Personal information
- Born: Rein Aun 5 October 1940 Tallinn, Estonia
- Died: 11 March 1995 (aged 54) Tallinn, Estonia
- Height: 1.89 m (6 ft 2 in)
- Weight: 88 kg (194 lb)

Sport
- Sport: Athletics
- Event: Decathlon
- Club: Kalev Tartu
- Coached by: Vladimir Zulin

Achievements and titles
- Personal best: 7898 (1968)

Medal record
Representing the Soviet Union
Olympic Games
| Silver medal – second place | 1964 Tokyo | Decathlon |

= Rein Aun =

Estonian athlete (1940–1995)

Rein Aun (5 October 1940 – 11 March 1995) was a multitalented Estonian athlete. He competed for the Soviet Union in the decathlon at the 1964 and 1968 Olympics, winning a silver medal in 1964.

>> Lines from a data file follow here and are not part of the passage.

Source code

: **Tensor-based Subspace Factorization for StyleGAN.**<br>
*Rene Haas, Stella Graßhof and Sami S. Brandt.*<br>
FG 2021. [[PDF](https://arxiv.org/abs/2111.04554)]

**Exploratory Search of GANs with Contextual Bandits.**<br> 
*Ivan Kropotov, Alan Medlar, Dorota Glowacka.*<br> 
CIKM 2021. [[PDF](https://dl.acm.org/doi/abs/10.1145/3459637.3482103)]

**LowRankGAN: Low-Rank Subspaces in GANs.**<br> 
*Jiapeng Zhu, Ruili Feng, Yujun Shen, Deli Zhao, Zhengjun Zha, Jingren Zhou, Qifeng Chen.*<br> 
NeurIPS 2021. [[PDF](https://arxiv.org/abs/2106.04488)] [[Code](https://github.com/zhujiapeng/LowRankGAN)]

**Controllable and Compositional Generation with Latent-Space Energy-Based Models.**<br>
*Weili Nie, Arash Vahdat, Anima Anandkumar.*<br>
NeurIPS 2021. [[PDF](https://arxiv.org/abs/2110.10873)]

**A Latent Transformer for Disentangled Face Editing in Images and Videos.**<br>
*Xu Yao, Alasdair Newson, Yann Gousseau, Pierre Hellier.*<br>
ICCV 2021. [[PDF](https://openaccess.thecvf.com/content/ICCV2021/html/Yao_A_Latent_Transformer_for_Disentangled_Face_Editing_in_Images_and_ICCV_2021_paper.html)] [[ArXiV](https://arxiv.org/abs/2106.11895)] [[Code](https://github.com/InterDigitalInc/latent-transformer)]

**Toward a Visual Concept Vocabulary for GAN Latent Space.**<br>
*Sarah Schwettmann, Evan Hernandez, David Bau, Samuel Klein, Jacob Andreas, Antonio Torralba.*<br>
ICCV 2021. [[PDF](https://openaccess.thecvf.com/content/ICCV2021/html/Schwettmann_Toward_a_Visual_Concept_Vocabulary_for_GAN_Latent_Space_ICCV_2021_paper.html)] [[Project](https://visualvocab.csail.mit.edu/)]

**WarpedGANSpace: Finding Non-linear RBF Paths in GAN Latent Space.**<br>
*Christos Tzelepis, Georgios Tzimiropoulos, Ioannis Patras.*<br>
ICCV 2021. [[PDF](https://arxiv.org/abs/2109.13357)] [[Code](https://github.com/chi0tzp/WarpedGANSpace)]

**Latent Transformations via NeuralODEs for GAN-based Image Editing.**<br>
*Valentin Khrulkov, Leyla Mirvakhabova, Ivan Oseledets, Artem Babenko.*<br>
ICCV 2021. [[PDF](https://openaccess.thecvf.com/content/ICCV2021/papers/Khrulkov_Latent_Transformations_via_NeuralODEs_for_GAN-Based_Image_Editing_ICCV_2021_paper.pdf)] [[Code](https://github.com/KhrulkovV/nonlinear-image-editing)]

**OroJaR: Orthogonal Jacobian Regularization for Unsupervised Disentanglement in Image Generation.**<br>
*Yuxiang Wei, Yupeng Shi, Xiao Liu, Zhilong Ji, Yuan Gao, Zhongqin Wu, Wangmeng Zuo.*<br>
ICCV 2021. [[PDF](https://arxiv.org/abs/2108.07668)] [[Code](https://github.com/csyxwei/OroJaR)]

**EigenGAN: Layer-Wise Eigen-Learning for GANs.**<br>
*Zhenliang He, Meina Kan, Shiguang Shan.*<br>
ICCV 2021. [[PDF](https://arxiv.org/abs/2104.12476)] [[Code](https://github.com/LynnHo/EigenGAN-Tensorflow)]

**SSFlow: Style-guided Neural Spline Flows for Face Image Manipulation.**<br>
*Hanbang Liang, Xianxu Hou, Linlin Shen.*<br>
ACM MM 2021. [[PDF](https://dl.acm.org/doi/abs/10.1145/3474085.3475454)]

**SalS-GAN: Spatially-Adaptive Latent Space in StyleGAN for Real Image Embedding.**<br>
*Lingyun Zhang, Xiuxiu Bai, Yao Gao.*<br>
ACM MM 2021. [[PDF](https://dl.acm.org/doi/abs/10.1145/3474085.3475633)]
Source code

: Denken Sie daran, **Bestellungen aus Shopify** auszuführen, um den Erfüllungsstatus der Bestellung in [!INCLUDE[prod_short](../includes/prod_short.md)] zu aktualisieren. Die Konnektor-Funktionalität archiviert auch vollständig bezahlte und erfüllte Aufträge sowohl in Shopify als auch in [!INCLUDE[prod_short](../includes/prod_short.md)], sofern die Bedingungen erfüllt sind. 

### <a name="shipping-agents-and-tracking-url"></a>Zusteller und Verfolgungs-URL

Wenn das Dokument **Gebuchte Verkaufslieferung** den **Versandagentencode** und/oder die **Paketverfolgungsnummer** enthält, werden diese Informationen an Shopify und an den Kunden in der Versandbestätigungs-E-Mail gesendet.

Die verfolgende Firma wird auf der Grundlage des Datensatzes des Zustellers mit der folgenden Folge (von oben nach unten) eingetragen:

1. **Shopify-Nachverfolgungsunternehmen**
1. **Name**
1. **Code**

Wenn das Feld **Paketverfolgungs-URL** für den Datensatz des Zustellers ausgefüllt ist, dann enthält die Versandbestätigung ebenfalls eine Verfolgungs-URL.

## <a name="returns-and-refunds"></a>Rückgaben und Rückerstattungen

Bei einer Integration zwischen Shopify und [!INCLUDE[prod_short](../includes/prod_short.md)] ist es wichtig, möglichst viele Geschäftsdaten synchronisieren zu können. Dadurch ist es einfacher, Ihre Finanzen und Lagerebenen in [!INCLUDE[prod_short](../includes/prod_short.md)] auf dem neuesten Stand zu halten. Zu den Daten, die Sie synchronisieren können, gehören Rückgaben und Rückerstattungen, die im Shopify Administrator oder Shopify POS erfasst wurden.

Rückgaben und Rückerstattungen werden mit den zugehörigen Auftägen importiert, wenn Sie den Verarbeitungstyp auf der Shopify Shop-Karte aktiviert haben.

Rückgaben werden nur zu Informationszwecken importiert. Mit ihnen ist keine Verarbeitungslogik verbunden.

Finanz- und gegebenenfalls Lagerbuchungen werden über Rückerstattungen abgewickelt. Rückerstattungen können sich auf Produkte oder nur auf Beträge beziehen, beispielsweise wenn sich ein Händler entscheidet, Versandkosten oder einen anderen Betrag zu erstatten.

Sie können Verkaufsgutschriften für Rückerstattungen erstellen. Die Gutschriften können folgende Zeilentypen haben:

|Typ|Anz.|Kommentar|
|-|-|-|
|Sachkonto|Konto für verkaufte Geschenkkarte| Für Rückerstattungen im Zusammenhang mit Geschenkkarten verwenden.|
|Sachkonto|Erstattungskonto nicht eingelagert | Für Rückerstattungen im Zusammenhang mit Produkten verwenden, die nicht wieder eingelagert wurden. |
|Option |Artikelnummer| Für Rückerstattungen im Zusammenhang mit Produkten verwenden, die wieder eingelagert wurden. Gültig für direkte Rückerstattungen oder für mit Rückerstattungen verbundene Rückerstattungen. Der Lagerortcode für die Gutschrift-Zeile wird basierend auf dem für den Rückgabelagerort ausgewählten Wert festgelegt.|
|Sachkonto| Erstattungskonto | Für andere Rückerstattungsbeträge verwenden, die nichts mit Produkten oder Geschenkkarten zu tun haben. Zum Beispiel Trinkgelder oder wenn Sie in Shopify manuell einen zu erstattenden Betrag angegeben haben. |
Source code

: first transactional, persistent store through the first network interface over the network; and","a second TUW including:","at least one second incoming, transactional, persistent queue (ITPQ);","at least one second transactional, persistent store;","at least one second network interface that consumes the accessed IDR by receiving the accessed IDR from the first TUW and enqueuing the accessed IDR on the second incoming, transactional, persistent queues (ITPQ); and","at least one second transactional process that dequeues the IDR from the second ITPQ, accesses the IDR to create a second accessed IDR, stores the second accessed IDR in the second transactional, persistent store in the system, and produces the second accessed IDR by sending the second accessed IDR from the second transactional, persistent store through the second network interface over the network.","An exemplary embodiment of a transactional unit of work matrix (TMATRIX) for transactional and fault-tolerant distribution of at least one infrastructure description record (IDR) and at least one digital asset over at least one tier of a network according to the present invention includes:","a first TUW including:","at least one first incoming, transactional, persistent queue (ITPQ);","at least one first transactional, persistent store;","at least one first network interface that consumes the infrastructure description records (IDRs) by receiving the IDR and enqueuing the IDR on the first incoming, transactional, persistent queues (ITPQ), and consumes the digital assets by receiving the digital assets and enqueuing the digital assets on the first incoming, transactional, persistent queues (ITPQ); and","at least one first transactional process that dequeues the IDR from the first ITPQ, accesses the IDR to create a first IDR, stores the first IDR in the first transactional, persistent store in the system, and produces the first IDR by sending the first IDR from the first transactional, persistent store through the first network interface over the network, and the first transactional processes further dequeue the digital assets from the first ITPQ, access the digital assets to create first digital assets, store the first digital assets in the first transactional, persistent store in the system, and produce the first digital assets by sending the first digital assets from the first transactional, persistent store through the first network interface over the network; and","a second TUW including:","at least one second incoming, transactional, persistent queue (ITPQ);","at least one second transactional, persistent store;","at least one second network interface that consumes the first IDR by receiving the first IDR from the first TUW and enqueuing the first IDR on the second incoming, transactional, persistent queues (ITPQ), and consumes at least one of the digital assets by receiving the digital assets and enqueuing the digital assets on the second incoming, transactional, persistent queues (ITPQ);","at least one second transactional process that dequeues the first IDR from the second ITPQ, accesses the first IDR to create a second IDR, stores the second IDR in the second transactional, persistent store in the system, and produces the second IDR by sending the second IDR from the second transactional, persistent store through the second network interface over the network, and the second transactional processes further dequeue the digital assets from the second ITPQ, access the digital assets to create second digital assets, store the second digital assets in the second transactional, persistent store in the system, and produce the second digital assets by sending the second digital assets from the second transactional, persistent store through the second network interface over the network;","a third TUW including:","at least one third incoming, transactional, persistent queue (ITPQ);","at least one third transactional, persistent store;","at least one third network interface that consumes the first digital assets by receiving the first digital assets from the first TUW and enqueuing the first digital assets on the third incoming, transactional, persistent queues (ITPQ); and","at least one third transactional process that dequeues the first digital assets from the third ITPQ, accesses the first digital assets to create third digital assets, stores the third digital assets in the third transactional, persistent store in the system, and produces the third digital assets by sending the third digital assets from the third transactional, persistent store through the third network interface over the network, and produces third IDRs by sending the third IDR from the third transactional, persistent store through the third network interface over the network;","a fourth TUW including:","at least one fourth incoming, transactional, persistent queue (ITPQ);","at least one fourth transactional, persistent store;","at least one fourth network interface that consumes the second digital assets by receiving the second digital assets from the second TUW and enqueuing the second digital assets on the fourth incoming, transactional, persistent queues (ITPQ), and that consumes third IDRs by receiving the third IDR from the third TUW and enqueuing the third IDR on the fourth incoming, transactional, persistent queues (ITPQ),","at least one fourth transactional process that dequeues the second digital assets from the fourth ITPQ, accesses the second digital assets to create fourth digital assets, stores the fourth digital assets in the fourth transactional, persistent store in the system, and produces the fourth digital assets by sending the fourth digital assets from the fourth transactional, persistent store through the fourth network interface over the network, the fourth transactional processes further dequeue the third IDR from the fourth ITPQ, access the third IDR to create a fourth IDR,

Aun was born in a family of five brothers and one sister. Their father died when Aun was just 13. He attended a sports school, where he trained in long-distance running before changing to decathlon. His 1964 Olympic medal was his only international success. Domestically, he held the Soviet decathlon titles in 1967–68 and finished second in 1964. In his native Estonia he was a multiple champion in various athletics events and even in volleyball in 1958. In retirement he coached athletics and served as the secretary-general of the Estonian Athletics Association.